## [Prompt A]
Answer these questions from the interview on yoga and mental health, one answer a line:
(i) What position does Dr Shivarama Varambally hold at NIMHANS?
(ii) How many research papers has NIMHANS published to show that yoga works as a complementary treatment?
(iii) Which edition of the Indian Journal of Psychiatry does the interviewee refer to?
## [Prompt B]
Rewrite the part of the interview on yoga and mental health that opens with the words containing "How is yoga" and closes with "deficit hyperactivity disorder.", swapping "depression" for "insomnia".
## [Prompt C]
Translate this sentence from the interview on yoga and mental health into Spanish: "Yoga as a therapy is a fairly recent construct, maybe in the last two or three decades."

## [Selected passage]
>>>>>

Interview: Yoga and mental health

Yoga can be prescribed as therapy, along with medication and psychotherapy, for treating various mental disorders
Interview: Yoga and mental health

Research in the past decade has produced enough evidence to prove that yoga is beneficial as an add-on treatment for various types of mental illnesses. Patrecia Preetham from White Swan Foundation spoke to Dr Shivarama Varambally, additional professor of psychiatry at NIMHANS. Here are the edited excerpts.

Q

How is yoga beneficial for treating mental illness?

A

For the past few years, we have done quite a bit of work in this area. For people with fairly severe mental illness, yoga can be quite beneficial as an add-on to the medicines that they are already taking, but in a few cases, yoga can be a medicine in itself. We have had people who refused to take medication and were looking for alternative methods of treatment. With such people, we have had a good success rate with yoga as a sole treatment option. The percentage of such people though, is on the lower side. Most people practice yoga as an add-on treatment to their existing treatment strategies such as medication, psychotherapy and other treatments.

Yoga has produced significant benefits as a treatment in a few disorders such as depression, schizophrenia, anxiety, and attention deficit hyperactivity disorder.

Q

Is there any scientific report or data that supports the fact that yoga is beneficial as a complementary therapy for mental illness?

A

There is quite a bit of evidence in terms of publication as well as meta-analytic reviews, which basically give a better idea because they take a lot of data and combine it in a meaningful form. Individual studies are difficult because single studies may not give the evidence required for people who want to know whether it works, or how well it works. So in the last 10 years, maybe, there is quite a bit of evidence, both from India and from abroad, for yoga as a complementary treatment for disorders such as schizophrenia and depression. Much of the research work has been conducted in our own institution, NIMHANS, where we have actually published more than 25 research papers in various national and international journals, to show that yoga works well as a complementary treatment for various disorders in mental illness. Most of it is available on the internet for free. I would refer to a recent supplement of the Indian Journal of Psychiatry: July-September 2013 edition, which gives quite a good example of how yoga can be a complementary therapy for multiple mental disorders.

Q

Yoga is a practice of Indian origin. Why has it not been promoted as a therapy for so long?

A

It is a very interesting question and this question is asked in many forums. There are two issues we need to look at here. One: If you ask many yoga teachers or people who practice in yoga schools, they don't consider yoga as a therapy in that sense. They insist that yoga is a lifestyle which has to be lived and not looking at yoga with any specific benefits for any illness. Rather, they look at a way of helping the individual reach his or her goal, which could be salvation, mental health, or physical health. Yoga as a therapy is a fairly recent construct, maybe in the last two or three decades. Before that yoga was looked at as a purely lifestyle activity. That is one major issue from the yoga point of view.

<<<<<

## [Data]
>>>>>

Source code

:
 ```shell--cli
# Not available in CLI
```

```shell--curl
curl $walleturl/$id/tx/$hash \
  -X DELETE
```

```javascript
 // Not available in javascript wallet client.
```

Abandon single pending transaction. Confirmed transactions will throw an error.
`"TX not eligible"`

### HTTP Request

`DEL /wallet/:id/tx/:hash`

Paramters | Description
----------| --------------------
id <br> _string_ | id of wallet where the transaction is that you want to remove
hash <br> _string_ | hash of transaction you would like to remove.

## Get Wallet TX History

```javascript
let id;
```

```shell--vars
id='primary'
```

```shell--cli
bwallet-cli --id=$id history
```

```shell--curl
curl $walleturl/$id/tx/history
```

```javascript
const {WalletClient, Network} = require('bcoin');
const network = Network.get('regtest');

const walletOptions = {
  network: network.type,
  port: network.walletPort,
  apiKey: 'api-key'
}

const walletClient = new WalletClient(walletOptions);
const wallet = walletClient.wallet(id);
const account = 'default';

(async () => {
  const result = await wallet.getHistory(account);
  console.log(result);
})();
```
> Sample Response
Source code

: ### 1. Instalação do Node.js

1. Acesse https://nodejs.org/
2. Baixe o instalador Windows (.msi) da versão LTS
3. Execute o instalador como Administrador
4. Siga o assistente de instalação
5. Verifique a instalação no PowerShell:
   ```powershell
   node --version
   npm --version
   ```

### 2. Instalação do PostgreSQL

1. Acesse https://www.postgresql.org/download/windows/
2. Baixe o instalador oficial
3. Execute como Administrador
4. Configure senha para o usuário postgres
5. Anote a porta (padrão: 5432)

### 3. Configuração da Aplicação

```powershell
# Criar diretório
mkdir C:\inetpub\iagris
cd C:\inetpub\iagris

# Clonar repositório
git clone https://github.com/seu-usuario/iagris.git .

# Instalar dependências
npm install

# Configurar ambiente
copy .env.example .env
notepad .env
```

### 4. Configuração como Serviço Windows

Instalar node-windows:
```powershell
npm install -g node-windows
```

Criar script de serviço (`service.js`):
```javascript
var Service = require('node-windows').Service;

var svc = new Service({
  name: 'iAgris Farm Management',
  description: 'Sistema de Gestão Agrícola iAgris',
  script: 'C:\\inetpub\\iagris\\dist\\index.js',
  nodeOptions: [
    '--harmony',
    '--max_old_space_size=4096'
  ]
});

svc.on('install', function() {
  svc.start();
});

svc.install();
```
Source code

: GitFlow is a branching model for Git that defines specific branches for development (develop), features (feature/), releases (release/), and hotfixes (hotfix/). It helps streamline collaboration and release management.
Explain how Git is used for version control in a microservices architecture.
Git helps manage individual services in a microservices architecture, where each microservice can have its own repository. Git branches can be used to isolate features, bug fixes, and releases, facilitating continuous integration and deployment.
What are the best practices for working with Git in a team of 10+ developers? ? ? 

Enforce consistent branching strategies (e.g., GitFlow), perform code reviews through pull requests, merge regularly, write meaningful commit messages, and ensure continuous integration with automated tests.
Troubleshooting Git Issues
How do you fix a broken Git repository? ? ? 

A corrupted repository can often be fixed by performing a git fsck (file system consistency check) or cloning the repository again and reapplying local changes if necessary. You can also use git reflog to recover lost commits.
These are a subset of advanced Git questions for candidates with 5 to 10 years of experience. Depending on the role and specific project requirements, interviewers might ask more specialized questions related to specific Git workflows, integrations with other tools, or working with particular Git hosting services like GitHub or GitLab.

<<<<<

## [Solution A]
(i) Additional professor of psychiatry
(ii) More than 25
(iii) The July-September 2013 edition (a recent supplement)

## [Solution B]
How is yoga beneficial for treating mental illness?

A

For the past few years, we have done quite a bit of work in this area. For people with fairly severe mental illness, yoga can be quite beneficial as an add-on to the medicines that they are already taking, but in a few cases, yoga can be a medicine in itself. We have had people who refused to take medication and were looking for alternative methods of treatment. With such people, we have had a good success rate with yoga as a sole treatment option. The percentage of such people though, is on the lower side. Most people practice yoga as an add-on treatment to their existing treatment strategies such as medication, psychotherapy and other treatments.

Yoga has produced significant benefits as a treatment in a few disorders such as insomnia, schizophrenia, anxiety, and attention deficit hyperactivity disorder.

## [Solution C]
El yoga como terapia es una construcción bastante reciente, quizá de las últimas dos o tres décadas.